Les 6 étapes méthodologiques GDPR de la CNIL : nos conseils pour bien anticiper votre sécurité

Autorité de contrôle compétente de la GDPR ( ou RGPD en français), la CNIL a récemment communiqué sur les 6 étapes méthodologiques à mettre en œuvre pour aider les entreprises à assurer leur mise en conformité avant l’échéance du 25 mai 2018.

Étape 1. Designer un pilote

Avant la nomination d’un DPO (Délégué à la Protection des Données Personnelles), la CNIL préconise de nommer d’ores et déjà un “correspondant informatique et libertés“, qui de part sa fonction centrale, permettra d’anticiper les actions à mener. La GDPR impactant fortement la gouvernance des données, la nomination d’un responsable data en amont vous permettra d’y voir plus clair sur la localisation et la propriété des données et sur votre situation de sécurité. Cela permettra de réorienter les politiques ou de compléter les dispositifs in situ en collaboration avec la direction informatique après un audit de sécurité de votre système d’information.

Étape 2. Cartographier

Dans un deuxième temps, les entreprises devront recenser en détail les activités de traitement de données ainsi que l’ensemble des partenaires impliqués dans ces traitements, via l’utilisation d’un registre dédié. Cette étape sera ainsi l’occasion de notifier les mesures de sécurité précises déployées pour minimiser les risques d’accès non autorisés aux données, comme les technologies de chiffrement associées à la gestion des clés de chiffrement qui vont quant à elles, limiter le périmètre des accès aux données. De manière exhaustive, la confidentialité des données devra s’appuyer, outre le chiffrement,  sur un ensemble de contrôles de conformité impliquant la gestion des risques en temps réel, la surveillance globale de la sécurité du réseau, la réactivité automatique aux intrusions/incidents, la prévention multicouche des pertes de données (DLP), le contrôle des dispositifs et la protection antispam et anti-programmes malveillants de bout en bout.

Étape 3. Prioriser

Sur la base du registre qui aura été préparé, la CNIL recommande ensuite d’identifier, pour chaque activité de traitement, les actions qui devront être mises en œuvre pour se conformer aux obligations légales de protection des données. Une hiérarchisation devra être effectuée en tenant compte des risques pour les droits et libertés des personnes concernées. Lors de cette phase, vérifiez bien que l’ensemble de vos sous-traitants et partenaires soient bien responsabilisés quant à leurs nouvelles obligations.

Etape 4. Gérer les risques

Si, au cours de l’étape précédente, vous avez mis le doigt sur des activités de traitement de données susceptibles de constituer un risque élevé pour les droits et libertés des personnes concernées, vous devrez effectuer une analyse d’impact sur la vie privée («PIA») pour chacune de ces activités.

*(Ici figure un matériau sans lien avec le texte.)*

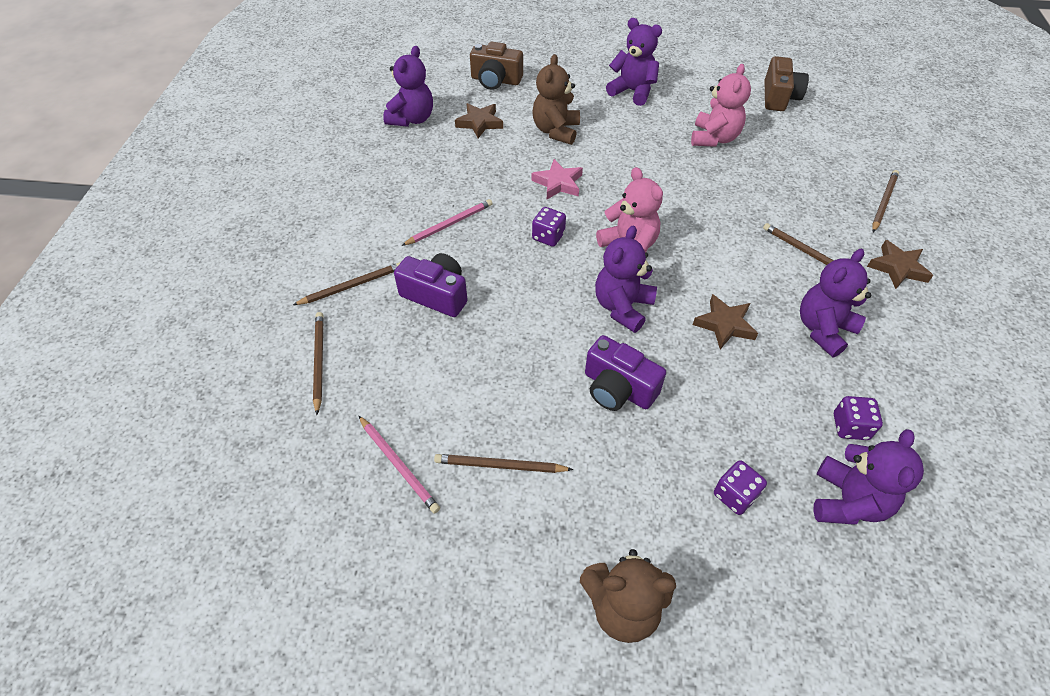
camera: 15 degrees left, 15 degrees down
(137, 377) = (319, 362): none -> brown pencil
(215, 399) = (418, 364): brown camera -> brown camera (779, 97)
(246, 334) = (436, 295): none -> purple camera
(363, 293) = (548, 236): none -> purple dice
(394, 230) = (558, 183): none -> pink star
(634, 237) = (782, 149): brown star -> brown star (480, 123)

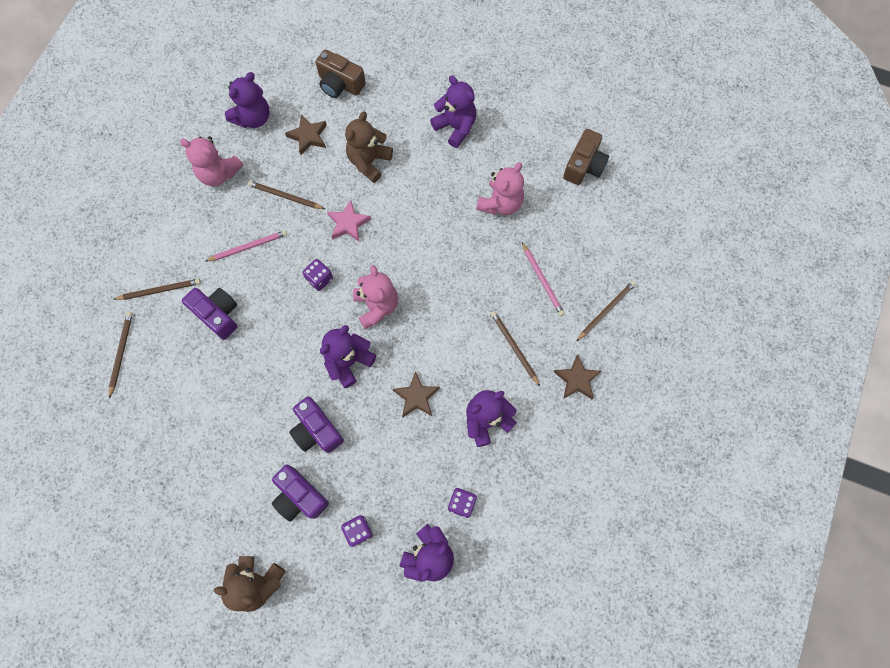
camera: 15 degrees right, 20 degrees up
(389, 168) = (219, 173): none -> pink teddy bear
(398, 464) = (153, 449): pink pencil -> pink pencil (542, 280)
(500, 466) = (217, 468): brown pencil -> brown pencil (285, 196)
(632, 472) = (300, 496): none -> purple camera

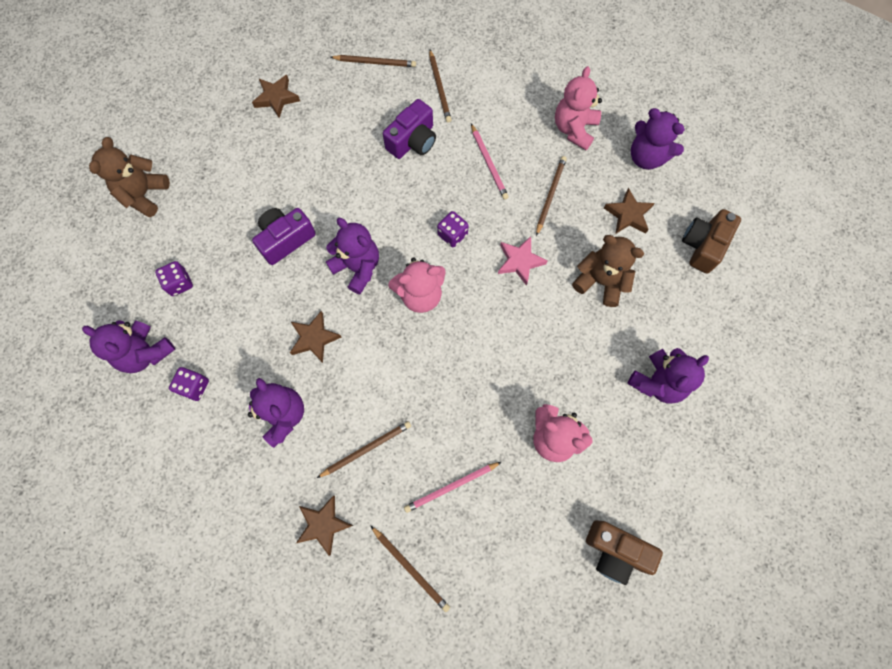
camera: 90 degrees right, 0 degrees up
(153, 452) = (276, 98): none -> brown star
(300, 496) = (220, 227): purple camera -> none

Evaluez ici si vous devez implémenter des technologies de chiffrement mais également de solutions de prévention des pertes de données (DLP) qui permettront de protéger les datas, des endpoints jusqu’au cloud. Vous serez ainsi en mesure d’identifier, de traquer et de protéger toutes les données confidentielles à partir de nombreux points sans affecter la productivité ou les performances de vos employés. Pensez également à préserver la disponibilité de vos applications critiques avec le Virtual Patching.

Étape 5. Organiser

Lors de cette cinquième étape, vous devrez mettre en œuvre des procédures internes pour garantir la protection des données en permanence, en tenant compte des événements pouvant survenir pendant la durée de vie de l’activité de traitement  tels que des failles de sécurité, une demande de rectification ou d’accès,… Il faut 200 jours en moyenne avant qu’une entreprise ne détecte une cyber attaque. Pour être capable de notifier une compromission dans les 72 heures, une solution de protection qui détecte, analyse et neutralise les attaques ciblées à l’aide de moteurs de détection spécialisés et du sandboxing, le tout sur les périmètres les plus critiques de votre entreprise sera nécessaire.

 Étape 6. Documenter

Lors de l’étape finale, les entreprises devront être capables de prouver leur conformité au travers d’une documentation adéquate. Les actions et les documents produits à chaque étape doivent être régulièrement réexaminés et mis à jour afin d’assurer une protection continue des données. Pour être conforme à la loi, il faut donc que l’entreprise développe son propre plan de notification de violation et qu’elle soit capable d’identifier une attaque très en amont grâce à une solution de protection connectée et active sur tous les points critiques de l’infrastructure.